■ SET PROBLEM
Reproduce these lines verbatim, keeping every character as it is.

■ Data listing

--- start ---

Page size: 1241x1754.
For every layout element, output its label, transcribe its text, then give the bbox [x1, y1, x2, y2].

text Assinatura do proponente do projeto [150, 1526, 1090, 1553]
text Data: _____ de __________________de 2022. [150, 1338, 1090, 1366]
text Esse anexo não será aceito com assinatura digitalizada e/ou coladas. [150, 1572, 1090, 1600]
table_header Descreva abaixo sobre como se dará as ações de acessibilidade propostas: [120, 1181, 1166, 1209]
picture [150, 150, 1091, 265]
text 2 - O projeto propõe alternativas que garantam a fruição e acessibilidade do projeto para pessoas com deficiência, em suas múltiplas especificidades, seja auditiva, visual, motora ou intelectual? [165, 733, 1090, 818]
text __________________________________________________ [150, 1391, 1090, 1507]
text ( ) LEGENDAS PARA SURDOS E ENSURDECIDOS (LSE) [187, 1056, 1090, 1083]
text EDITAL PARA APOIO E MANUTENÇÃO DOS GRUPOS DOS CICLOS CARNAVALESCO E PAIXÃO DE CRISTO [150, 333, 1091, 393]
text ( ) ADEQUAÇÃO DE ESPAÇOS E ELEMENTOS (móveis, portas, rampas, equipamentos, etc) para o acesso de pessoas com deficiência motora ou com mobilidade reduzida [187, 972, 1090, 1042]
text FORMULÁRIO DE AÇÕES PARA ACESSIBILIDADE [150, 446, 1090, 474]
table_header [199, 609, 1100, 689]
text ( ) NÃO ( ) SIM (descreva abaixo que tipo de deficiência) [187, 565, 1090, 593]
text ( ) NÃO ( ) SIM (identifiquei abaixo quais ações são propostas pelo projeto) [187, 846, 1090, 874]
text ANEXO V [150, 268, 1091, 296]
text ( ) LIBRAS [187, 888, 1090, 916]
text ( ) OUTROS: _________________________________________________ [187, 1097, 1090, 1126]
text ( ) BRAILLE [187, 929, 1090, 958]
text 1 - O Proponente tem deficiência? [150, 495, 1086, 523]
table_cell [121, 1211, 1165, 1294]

--- end ---

■ THE SOLUTION
Page size: 1241x1754.
For every layout element, output its label, transcribe its text, then give the bbox [x1, y1, x2, y2].

text Assinatura do proponente do projeto [150, 1526, 1090, 1553]
text Data: _____ de __________________de 2022. [150, 1338, 1090, 1366]
text Esse anexo não será aceito com assinatura digitalizada e/ou coladas. [150, 1572, 1090, 1600]
table_header Descreva abaixo sobre como se dará as ações de acessibilidade propostas: [120, 1181, 1166, 1209]
picture [150, 150, 1091, 265]
text 2 - O projeto propõe alternativas que garantam a fruição e acessibilidade do projeto para pessoas com deficiência, em suas múltiplas especificidades, seja auditiva, visual, motora ou intelectual? [165, 733, 1090, 818]
text __________________________________________________ [150, 1391, 1090, 1507]
text ( ) LEGENDAS PARA SURDOS E ENSURDECIDOS (LSE) [187, 1056, 1090, 1083]
text EDITAL PARA APOIO E MANUTENÇÃO DOS GRUPOS DOS CICLOS CARNAVALESCO E PAIXÃO DE CRISTO [150, 333, 1091, 393]
text ( ) ADEQUAÇÃO DE ESPAÇOS E ELEMENTOS (móveis, portas, rampas, equipamentos, etc) para o acesso de pessoas com deficiência motora ou com mobilidade reduzida [187, 972, 1090, 1042]
text FORMULÁRIO DE AÇÕES PARA ACESSIBILIDADE [150, 446, 1090, 474]
table_header [199, 609, 1100, 689]
text ( ) NÃO ( ) SIM (descreva abaixo que tipo de deficiência) [187, 565, 1090, 593]
text ( ) NÃO ( ) SIM (identifiquei abaixo quais ações são propostas pelo projeto) [187, 846, 1090, 874]
text ANEXO V [150, 268, 1091, 296]
text ( ) LIBRAS [187, 888, 1090, 916]
text ( ) OUTROS: _________________________________________________ [187, 1097, 1090, 1126]
text ( ) BRAILLE [187, 929, 1090, 958]
text 1 - O Proponente tem deficiência? [150, 495, 1086, 523]
table_cell [121, 1211, 1165, 1294]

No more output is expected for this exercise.